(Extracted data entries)
---------------

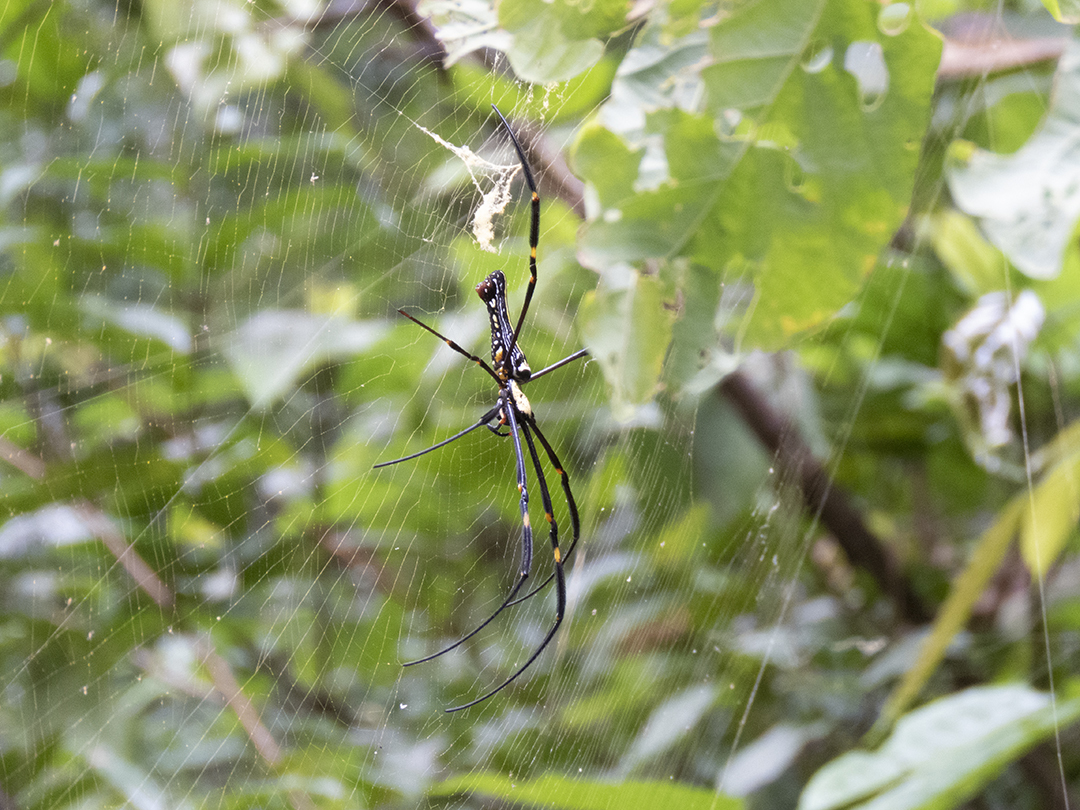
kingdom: Animalia
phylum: Arthropoda
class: Arachnida
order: Araneae
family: Araneidae
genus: Nephila
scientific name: Nephila pilipes
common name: Giant golden orb weaver
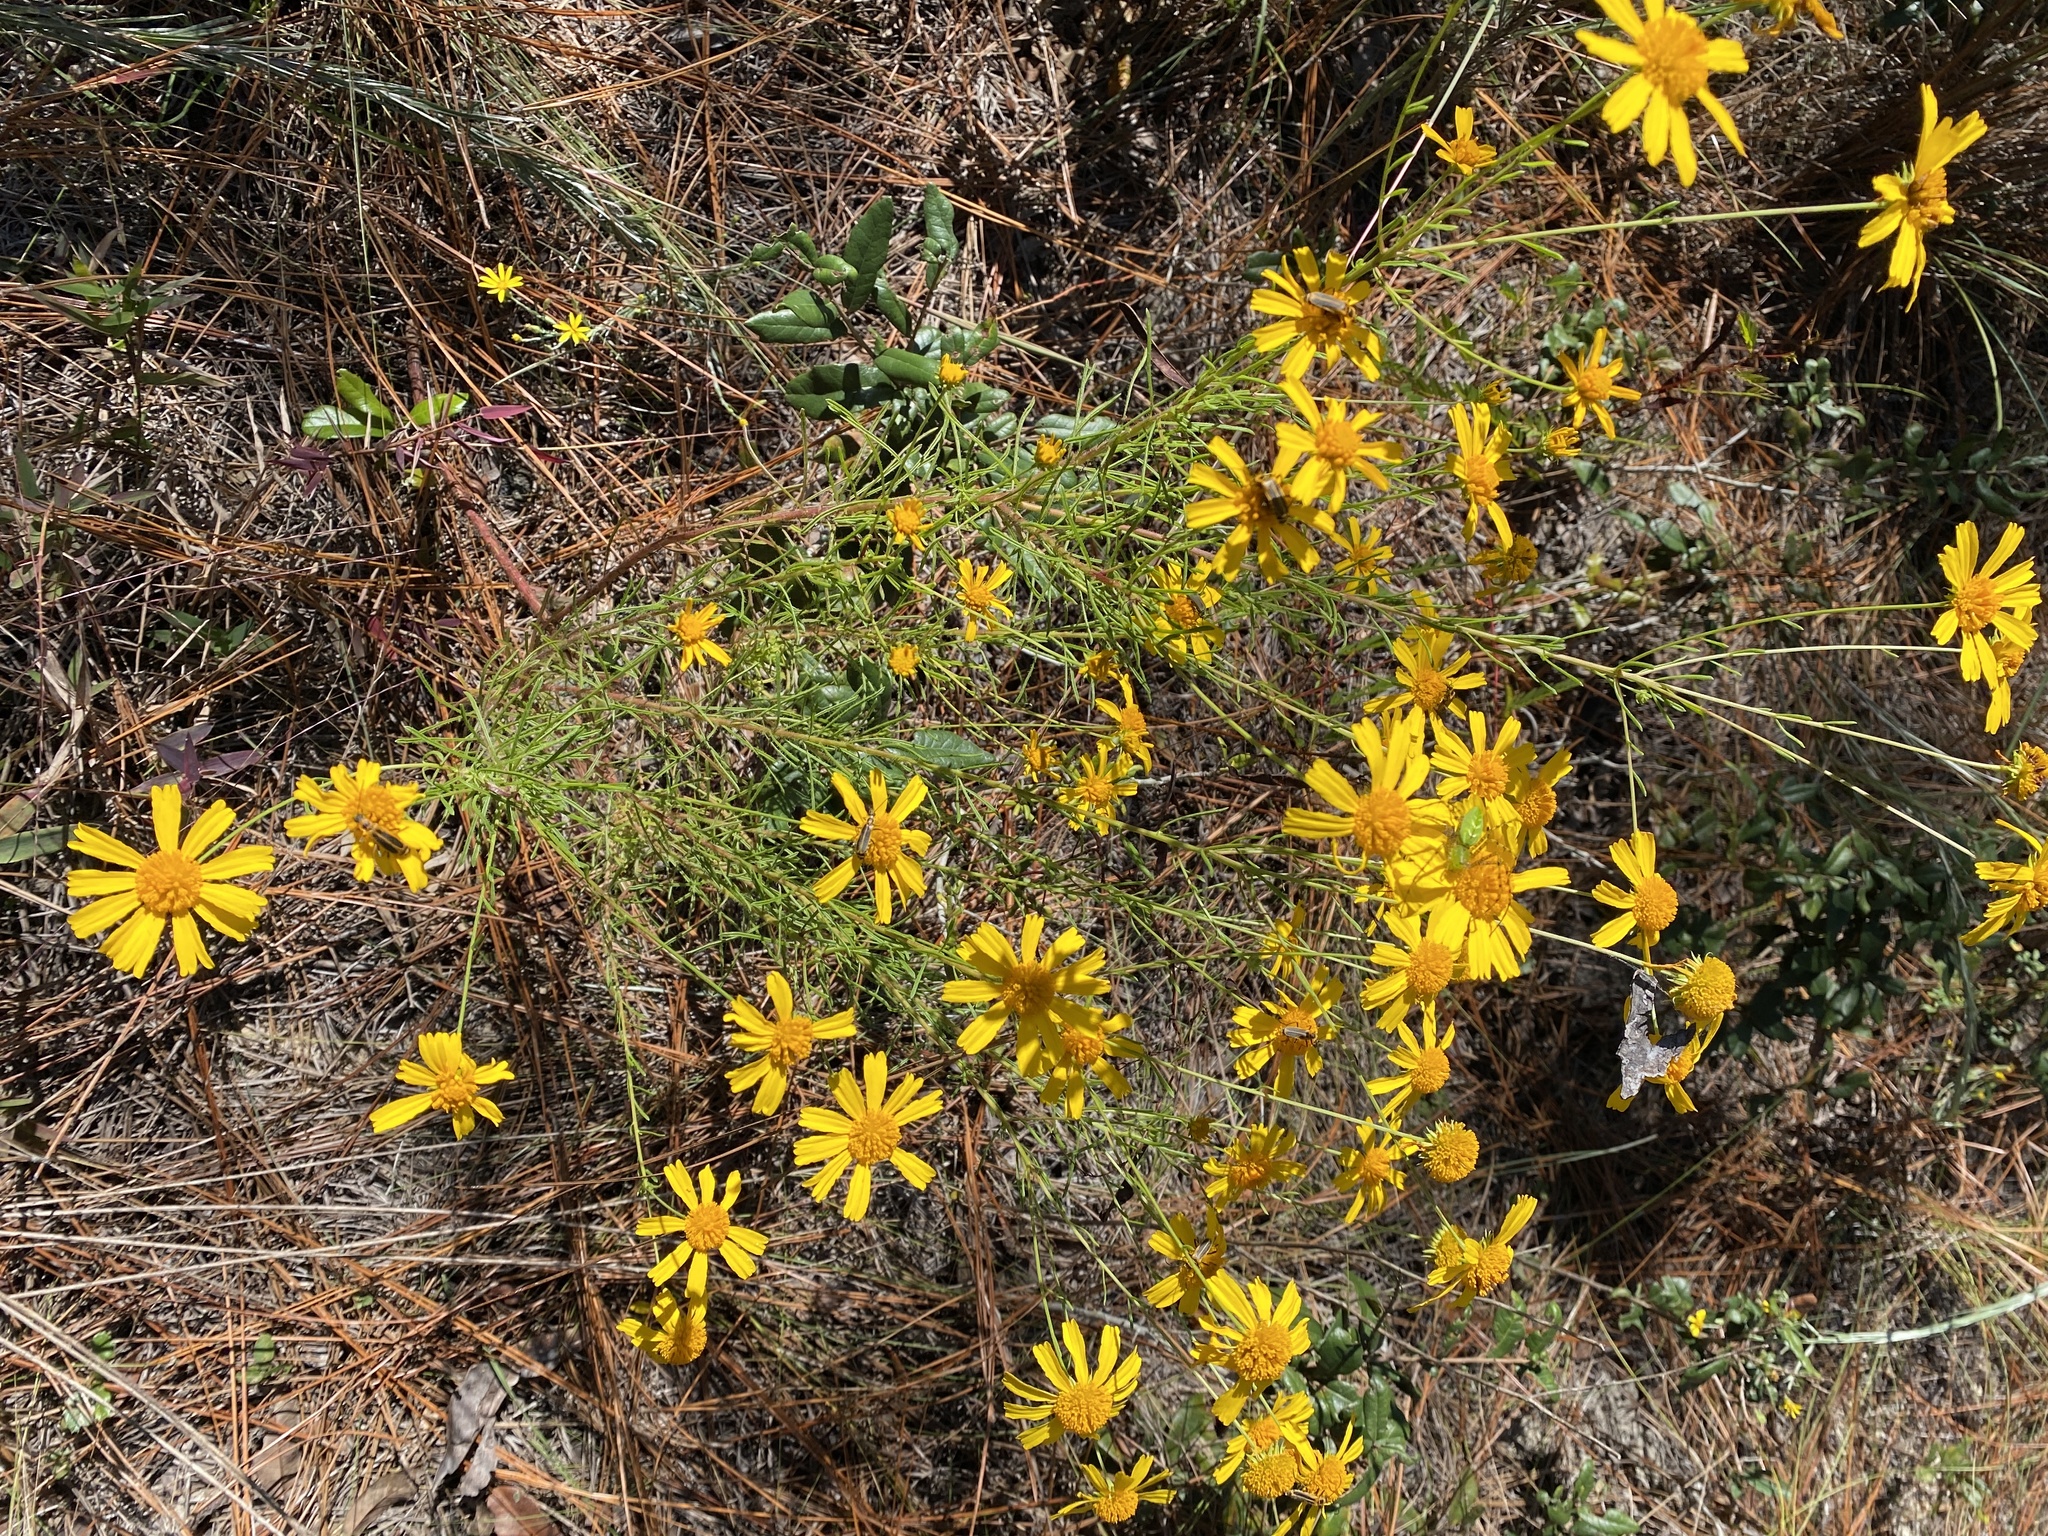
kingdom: Plantae
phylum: Tracheophyta
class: Magnoliopsida
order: Asterales
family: Asteraceae
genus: Balduina
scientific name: Balduina angustifolia
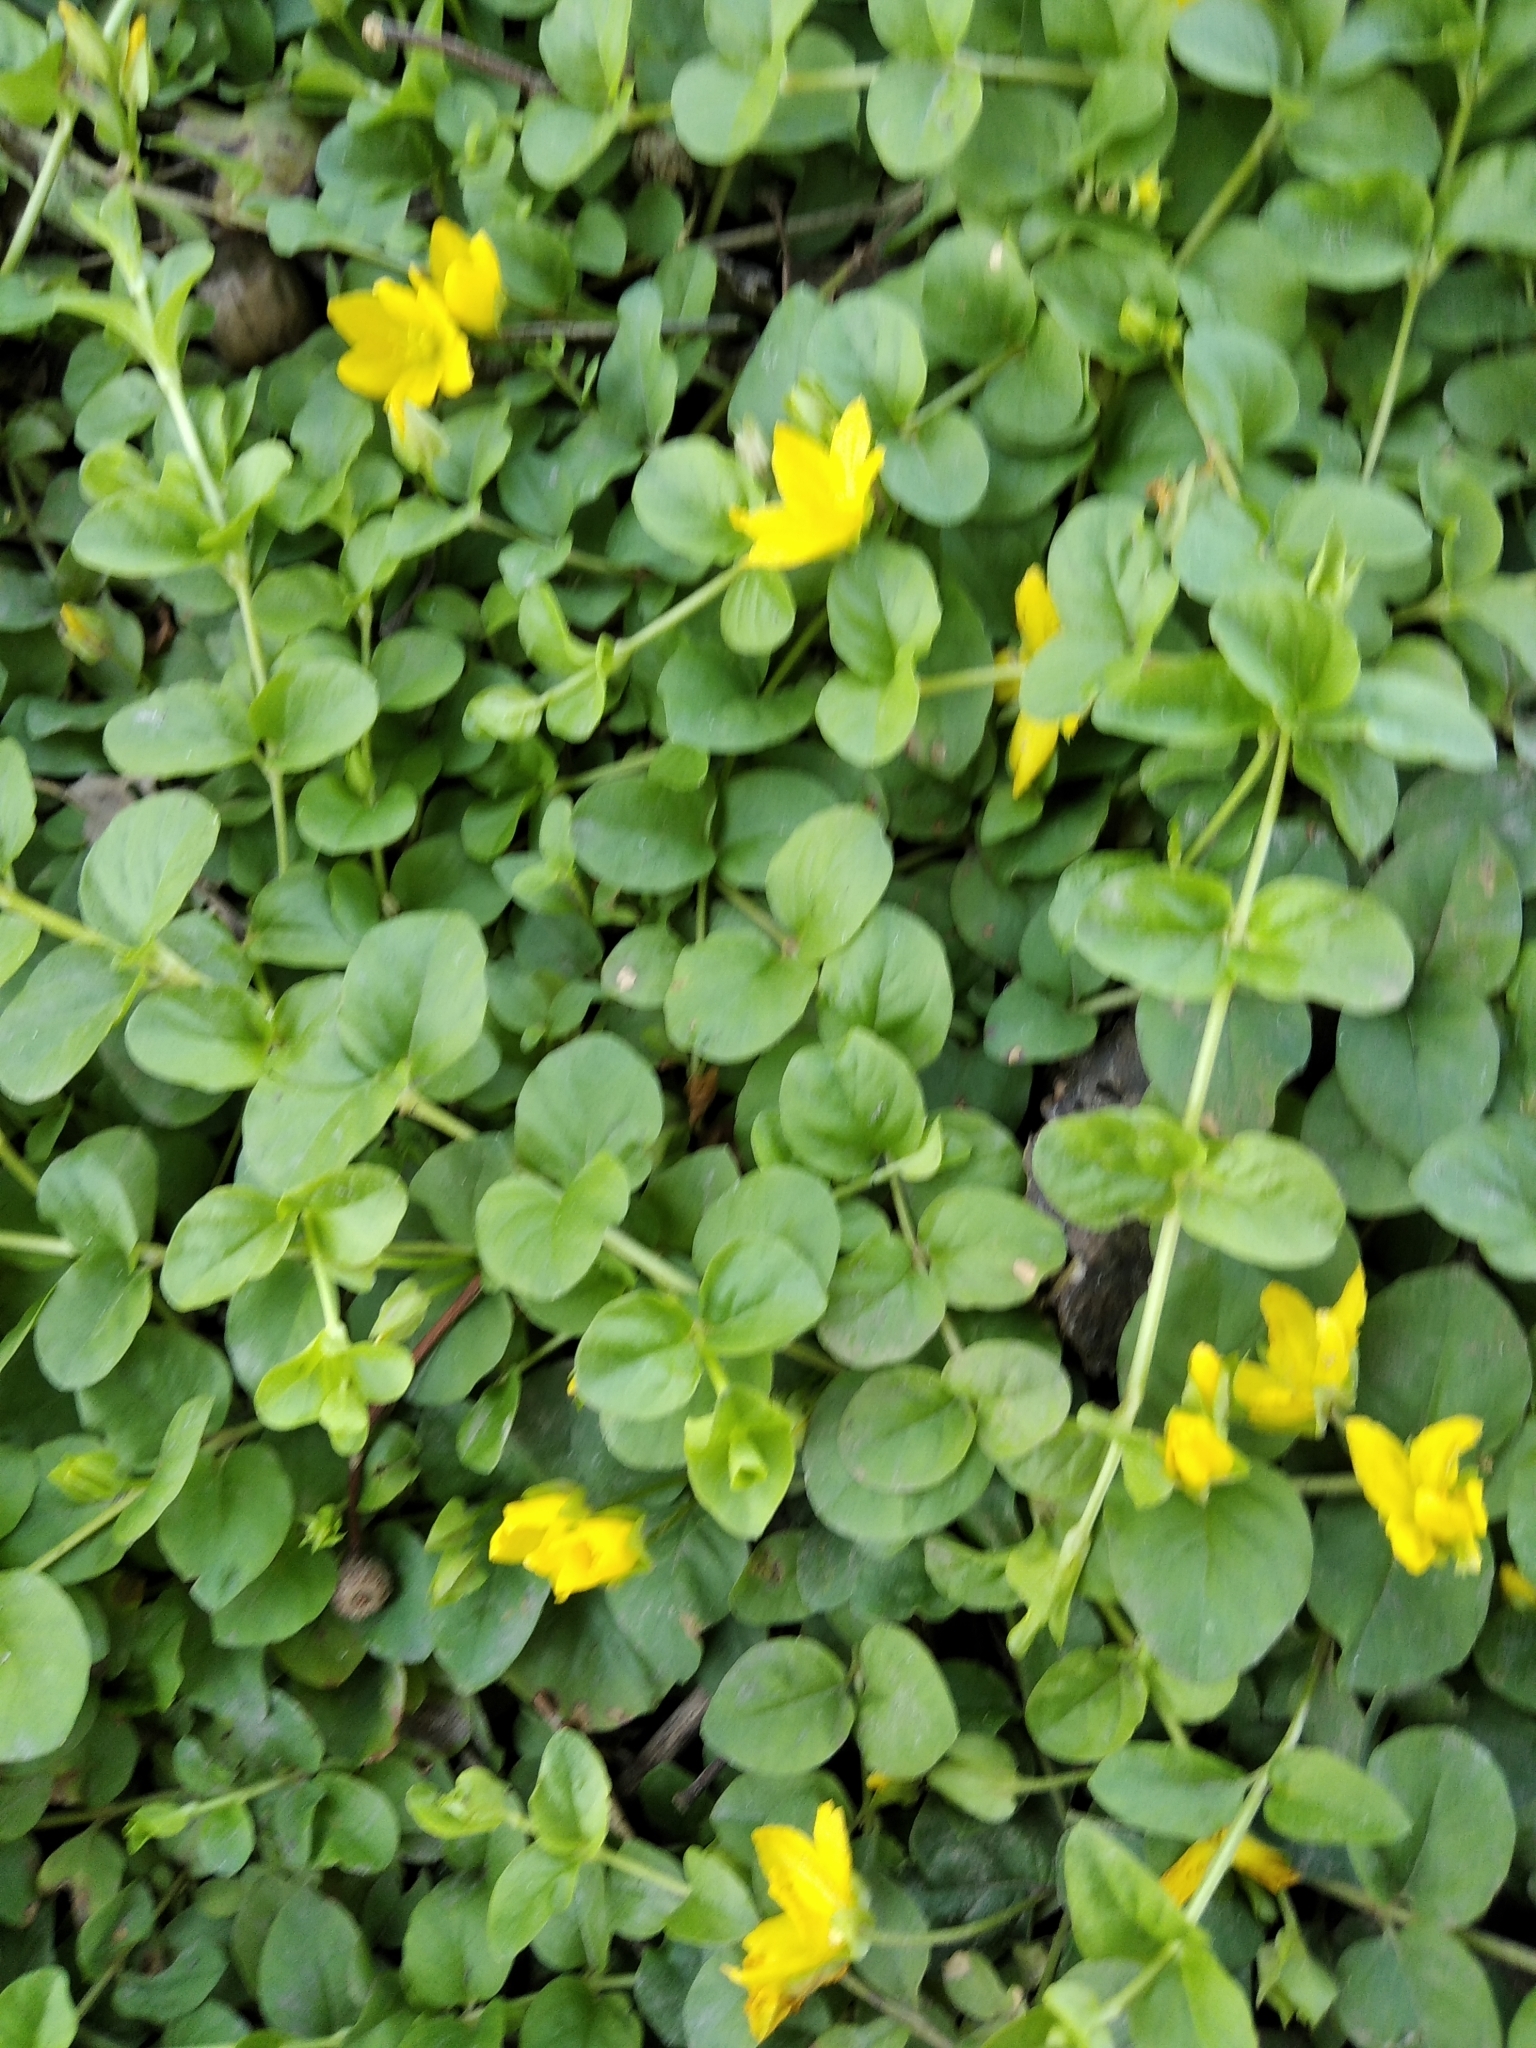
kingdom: Plantae
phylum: Tracheophyta
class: Magnoliopsida
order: Ericales
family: Primulaceae
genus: Lysimachia
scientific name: Lysimachia nummularia
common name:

---------------

> The problem
Recast every line of the rows above as a JSON list of strings, one string per line, with blank lines dropped and the pictures left out.

> Exercise result
[
  "kingdom: Animalia",
  "phylum: Arthropoda",
  "class: Arachnida",
  "order: Araneae",
  "family: Araneidae",
  "genus: Nephila",
  "scientific name: Nephila pilipes",
  "common name: Giant golden orb weaver",
  "kingdom: Plantae",
  "phylum: Tracheophyta",
  "class: Magnoliopsida",
  "order: Asterales",
  "family: Asteraceae",
  "genus: Balduina",
  "scientific name: Balduina angustifolia",
  "kingdom: Plantae",
  "phylum: Tracheophyta",
  "class: Magnoliopsida",
  "order: Ericales",
  "family: Primulaceae",
  "genus: Lysimachia",
  "scientific name: Lysimachia nummularia",
  "common name:"
]